Die Piratenpartei setzt sich außerdem dafür ein, Asylsuchenden einen rechtlichen Anspruch auf eine juristische Vertretung sowie auf eine Dolmetscherin oder einen Dolmetscher zu gewährleisten, um diese nicht zusätzlich mit hohen Kosten, organisatorischen Schwierigkeiten und sprachlichen Barrieren zu belasten.

Modul 6: Für ein Ende von Abschiebungen und Abschiebehaft

Wir setzen uns für ein generelles Ende von Abschiebungen und der Abschiebehaft ein. Abschiebung ist ein staatliches Mittel, welches nur mit Hilfe von Zwangsmaßnahmen durchgeführt werden kann, die mit den Grundrechten und Menschenrechten in Konflikt stehen und einer demokratischen Gesellschaft unwürdig sind. Die Konsequenzen einer Abschiebung führen für den betroffenen Menschen fast immer in aussichtslose Situationen und oft auch zu Gefahr für Leib und Leben.

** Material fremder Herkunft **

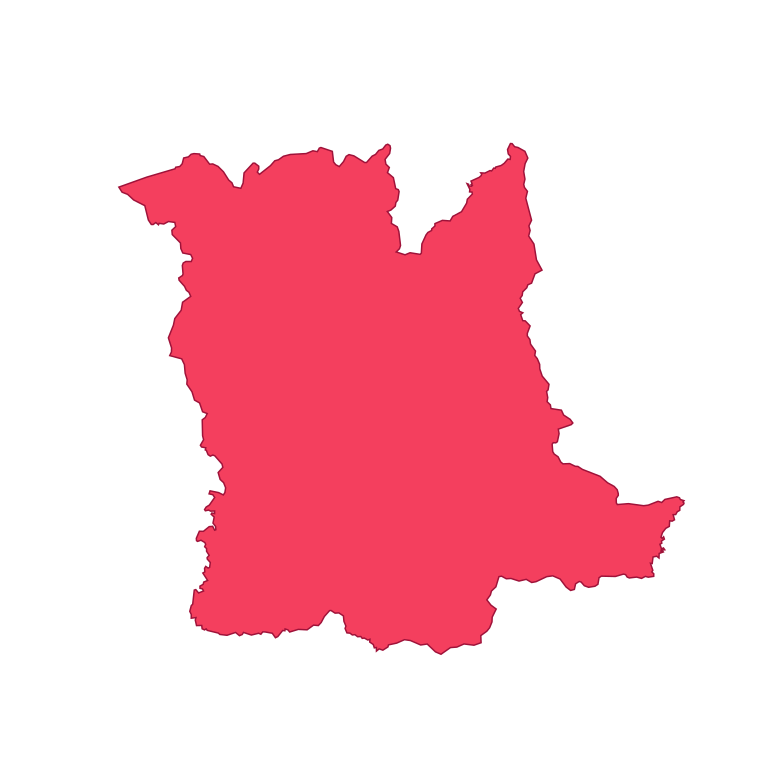 Mueang Nan, Nan, Thailand, rotated 163°
{"feature_id": "78962969B90844485924404", "entity_name": "Mueang Nan", "entity_type": "district", "adm_level": 2, "iso_a3": "THA", "parent_name": "Thailand", "parent_adm1": "Nan", "projection": "albers", "projection_center": [100.677, 18.865], "detail": "fine", "context": "isolated", "style": "filled", "palette": "rose", "viewbox_px": 768, "rotation_deg": 163, "n_neighbors": 0, "source": "geoboundaries", "source_scale": "gbopen_adm2", "svg_char_len": 6171}
<svg xmlns="http://www.w3.org/2000/svg" viewBox="0 0 768 768"><g transform="rotate(163 384 384)"><path d="M181.2,565.3L186.7,571.0L189.7,572.7L191.2,576.4L192.8,577.0L197.3,572.1L197.9,567.7L196.5,564.7L197.7,561.9L199.8,562.9L204.5,559.9L208.1,558.7L213.8,558.8L214.6,557.7L215.9,558.4L218.8,556.3L220.2,557.1L225.8,556.2L229.7,557.6L229.2,556.2L230.1,554.9L232.5,553.8L241.5,552.6L241.2,549.9L242.4,549.2L241.4,548.2L242.4,547.5L244.8,548.5L244.7,550.3L246.0,551.3L245.0,545.1L246.0,542.7L243.7,541.8L244.0,539.8L250.3,536.3L252.1,532.8L259.5,526.1L269.2,524.2L273.1,520.6L280.3,523.4L288.4,522.5L289.1,520.2L293.0,518.4L293.6,516.9L297.7,516.1L300.2,514.3L306.8,506.9L310.0,498.3L311.5,497.4L320.7,501.9L326.1,501.4L333.7,506.7L329.7,508.8L327.7,511.6L325.2,525.6L325.4,530.4L330.0,535.4L327.9,540.9L330.4,548.0L326.6,548.3L321.2,550.8L319.6,554.1L317.1,555.8L313.3,563.6L313.5,565.7L315.7,567.4L314.7,578.6L318.9,585.1L315.6,589.5L317.9,593.7L317.3,598.5L311.2,602.8L308.8,607.6L308.6,610.2L310.3,612.2L312.4,612.0L316.5,609.1L320.7,608.9L325.0,606.0L328.7,605.4L336.0,600.9L337.8,601.5L346.1,611.0L350.4,613.6L353.6,612.8L357.7,608.5L363.2,605.0L366.0,607.8L367.3,611.0L365.4,621.6L375.2,628.6L376.9,628.5L379.8,625.7L383.8,627.8L391.0,627.1L406.5,630.9L413.6,631.2L419.3,629.3L423.2,629.4L428.7,626.0L441.8,620.9L443.2,623.7L440.9,626.2L440.1,628.9L443.0,633.0L444.6,633.5L456.1,626.8L460.0,617.3L463.7,613.0L470.2,616.6L470.6,620.9L472.9,624.5L475.5,633.9L479.1,640.6L483.4,644.5L486.5,645.2L489.8,654.2L493.0,656.2L493.0,657.8L498.4,659.9L501.3,660.1L504.6,658.4L509.5,658.7L512.6,653.6L515.7,651.7L519.8,652.2L520.9,650.9L550.3,651.2L580.0,649.8L578.4,644.0L573.7,640.3L569.6,633.2L560.6,624.5L561.4,609.7L559.9,604.6L558.2,604.0L555.0,605.1L553.1,602.2L552.1,603.4L547.8,601.4L542.6,602.4L536.8,599.7L537.2,595.4L541.9,593.1L542.8,588.8L537.4,578.4L538.7,572.9L538.1,568.1L531.0,564.3L530.3,560.2L532.5,557.5L537.7,559.1L540.6,558.4L542.2,556.3L544.0,548.0L545.0,546.7L549.3,545.4L549.6,543.1L546.2,535.7L545.6,531.4L543.7,528.7L543.2,524.3L552.7,521.1L556.4,513.8L564.9,507.8L568.2,501.8L576.7,491.2L576.6,480.6L577.9,476.8L580.6,473.8L570.1,467.2L569.2,460.9L571.0,452.5L571.0,445.6L572.6,441.5L569.9,432.7L569.9,424.0L565.9,419.8L565.6,410.5L561.7,407.4L564.7,404.2L568.3,402.9L572.6,387.6L572.8,383.5L577.5,379.1L576.9,377.1L573.1,375.1L574.2,373.2L573.3,372.5L572.9,367.9L571.2,365.8L568.4,366.1L566.8,364.8L562.3,354.8L562.5,351.4L568.5,347.8L568.6,340.6L566.2,336.5L565.8,331.0L567.9,326.7L570.1,324.9L573.9,328.5L581.6,332.7L583.4,330.1L580.1,328.2L579.1,325.0L586.4,319.3L590.1,318.3L592.3,316.4L591.9,315.0L588.6,314.7L587.0,313.1L583.1,312.1L583.9,309.6L586.3,311.0L587.4,310.0L585.3,306.4L588.2,301.0L586.7,297.0L587.4,293.8L588.7,293.7L589.5,298.0L592.9,298.7L599.8,295.9L603.6,297.2L608.6,291.3L609.1,289.0L608.3,288.0L604.7,288.1L601.7,284.8L601.4,282.8L603.1,280.8L601.8,278.5L602.6,275.9L601.3,271.3L603.9,269.7L604.2,268.3L602.3,264.0L604.4,259.6L606.0,259.4L607.8,261.7L609.5,260.2L610.3,256.7L612.5,256.2L610.1,247.7L614.3,247.3L615.5,245.3L619.1,244.5L619.7,242.4L617.5,241.1L617.1,238.8L622.4,238.4L624.1,242.4L625.7,242.4L631.3,229.4L633.1,228.4L636.2,223.4L635.7,219.9L636.8,216.4L632.1,215.6L633.5,213.4L633.9,207.8L628.9,206.4L629.5,203.1L627.5,201.3L625.7,201.8L625.1,200.1L615.2,194.2L614.2,192.5L607.6,189.6L598.6,189.8L595.8,185.6L592.8,185.9L591.0,187.5L584.2,182.7L576.8,182.3L574.9,180.7L572.4,182.4L570.1,181.6L563.7,178.3L562.0,173.1L559.4,173.5L553.0,177.9L550.9,177.0L550.2,178.7L547.8,177.0L546.7,174.4L537.7,174.4L529.4,171.4L521.9,174.0L517.4,172.2L513.8,174.3L509.0,179.1L502.3,183.2L500.9,182.9L497.8,179.2L494.1,178.3L490.6,174.1L491.7,168.7L491.2,163.6L492.7,161.6L492.2,156.8L489.4,155.7L487.7,153.3L485.1,152.8L483.1,150.0L480.0,149.3L479.2,147.1L477.1,146.8L474.3,143.9L472.1,144.0L473.1,141.4L470.4,138.0L470.4,134.5L468.3,134.2L469.3,130.8L466.1,132.1L462.9,129.8L457.1,131.4L456.0,133.2L447.6,132.5L439.2,133.5L433.8,131.0L425.2,123.7L418.7,122.7L413.1,112.8L408.5,108.9L397.5,112.5L391.2,111.1L383.5,112.0L374.3,107.9L366.8,108.2L365.0,115.1L358.0,117.5L354.3,120.0L350.3,124.9L348.7,129.4L342.5,136.0L346.4,141.3L348.8,147.5L343.9,151.2L341.8,154.6L336.3,157.3L330.4,166.2L327.7,165.8L324.0,162.0L319.4,160.9L312.5,156.1L305.1,155.6L300.8,151.0L296.4,150.5L284.7,152.2L278.7,151.2L272.6,146.0L269.2,136.6L265.9,132.0L262.0,131.9L259.2,136.9L255.1,138.1L253.4,137.0L251.4,132.5L247.8,129.8L241.4,128.9L238.0,129.9L235.0,135.9L232.3,136.7L219.0,132.3L210.6,132.2L208.7,131.1L207.9,128.3L206.1,126.8L198.9,125.5L194.5,122.8L190.3,123.6L187.8,122.0L182.3,121.2L181.5,123.6L182.8,126.0L181.4,127.2L181.6,134.7L180.0,133.9L177.3,139.9L173.6,139.6L171.9,137.2L170.4,141.5L166.0,141.7L166.6,143.2L168.0,143.0L167.6,144.1L164.0,143.4L164.7,145.5L166.8,145.3L167.0,150.1L164.9,150.5L164.6,152.7L161.2,153.7L161.3,156.1L163.1,155.1L163.9,156.5L161.1,160.5L156.7,163.6L152.8,164.4L150.8,169.6L148.5,168.6L145.9,169.2L145.7,174.5L143.2,173.9L140.9,176.1L138.1,176.7L137.0,180.0L132.8,181.3L131.9,182.4L132.6,183.8L131.2,184.7L134.4,186.9L134.7,188.8L137.0,190.5L149.1,191.5L153.1,189.5L156.2,191.7L166.7,190.9L171.3,191.7L185.2,198.1L196.1,200.5L196.6,202.3L195.4,206.7L192.5,209.0L192.0,210.8L191.9,214.7L193.8,218.7L199.1,224.2L204.3,232.5L219.2,244.3L222.7,248.5L225.2,249.4L229.7,253.6L236.2,255.3L237.8,257.8L238.8,263.5L241.7,267.2L242.4,270.0L240.8,277.3L239.3,278.4L236.9,277.5L235.1,278.1L231.1,285.3L230.5,289.9L216.8,290.4L214.8,291.5L216.3,295.8L221.3,301.8L222.0,307.1L231.5,311.7L231.0,315.4L233.2,319.4L231.4,323.1L230.7,329.4L228.8,330.4L226.3,335.5L230.4,345.3L230.6,352.9L229.4,357.3L230.0,363.4L231.5,367.2L229.5,371.2L232.2,379.3L231.5,383.8L232.9,388.1L232.1,390.6L227.3,396.8L230.5,403.1L232.8,404.0L233.0,410.4L230.4,411.5L233.2,413.9L233.5,417.0L227.8,421.5L228.7,426.2L226.0,428.2L224.4,431.6L219.3,434.3L217.5,436.8L213.4,437.3L207.4,445.2L199.6,446.7L201.9,458.1L199.7,474.0L202.4,483.2L199.4,488.1L199.2,492.8L195.0,497.5L194.1,520.2L190.5,526.3L192.2,530.9L192.0,534.1L189.3,538.7L188.3,546.4L184.6,553.5L180.4,558.0L181.2,565.3Z" fill="#f43f5e" stroke="#9f1239" stroke-width="1.5"/></g></svg>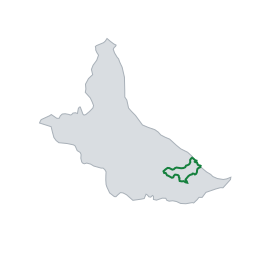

Abschiebungen in Krisenregionen und in Gebiete, in denen die Verhältnisse eine Gefahr für Gesundheit oder Leben darstellen können, sind abzulehnen. Botschaftsvorführungen zur Identitätsfeststellung und Passersatzbeschaffung sind diskriminierend und daher ebenfalls abzulehnen. Die Abschiebehaft ist sofort bundesweit auszusetzen. Inhaftierte Personen sind sofort zu entlassen.

Antragsbegründung

Auf dem Bundespolitischen Plenum für Asyl und Migration in Frankfurt hat eine Gruppe von Mitgliedern und Sympathisant*innen der Piratenpartei diesen Antrag entworfen. Beteiligt waren Arbeitsgruppen und Einzelpersonen im Bereich der Asylpolitik aus ganz Deutschland, vor allem aus Hessen, Berlin, Baden-Württemberg, Nordrhein-Westfalen, Hamburg und Sachsen. Ziel dieses Antrags und der Zusammenarbeit ist es, einen möglichst weitumfassenden, progressiven und revolutionären Programmpunkt im Bereich der Asylpolitik in unser Wahlprogramm zur Bundestagswahl 2013 zu schreiben, mit dem wir offene, freiheitliche Wege in der Asylpolitik gehen wollen.

Wir sehen in der derzeitigen Gesetzeslage, der Auslegung und den Plänen auf Bundes-, Landes- und Europaebene, dass immer weiter auf Abschottung, Abschreckung, Isolation und Diskriminierung gesetzt wird, anstatt geflüchteten Menschen Schutz und ein Leben in Freiheit und Selbstbestimmung zu ermöglichen. Dieser Antrag spricht die wichtigsten Aspekte dieses Themenfeldes an.